[Stored items from a collection]
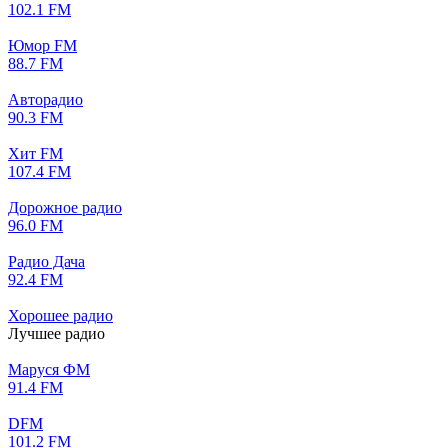
102.1 FM
Юмор FM
88.7 FM
Авторадио
90.3 FM
Хит FM
107.4 FM
Дорожное радио
96.0 FM
Радио Дача
92.4 FM
Хорошее радио
Лучшее радио
Маруся ФМ
91.4 FM
DFM
101.2 FM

▶ Requirement
Your answer must be an exact reproduction of all entries, containing no pictures.

▶ Answer
102.1 FM
Юмор FM
88.7 FM
Авторадио
90.3 FM
Хит FM
107.4 FM
Дорожное радио
96.0 FM
Радио Дача
92.4 FM
Хорошее радио
Лучшее радио
Маруся ФМ
91.4 FM
DFM
101.2 FM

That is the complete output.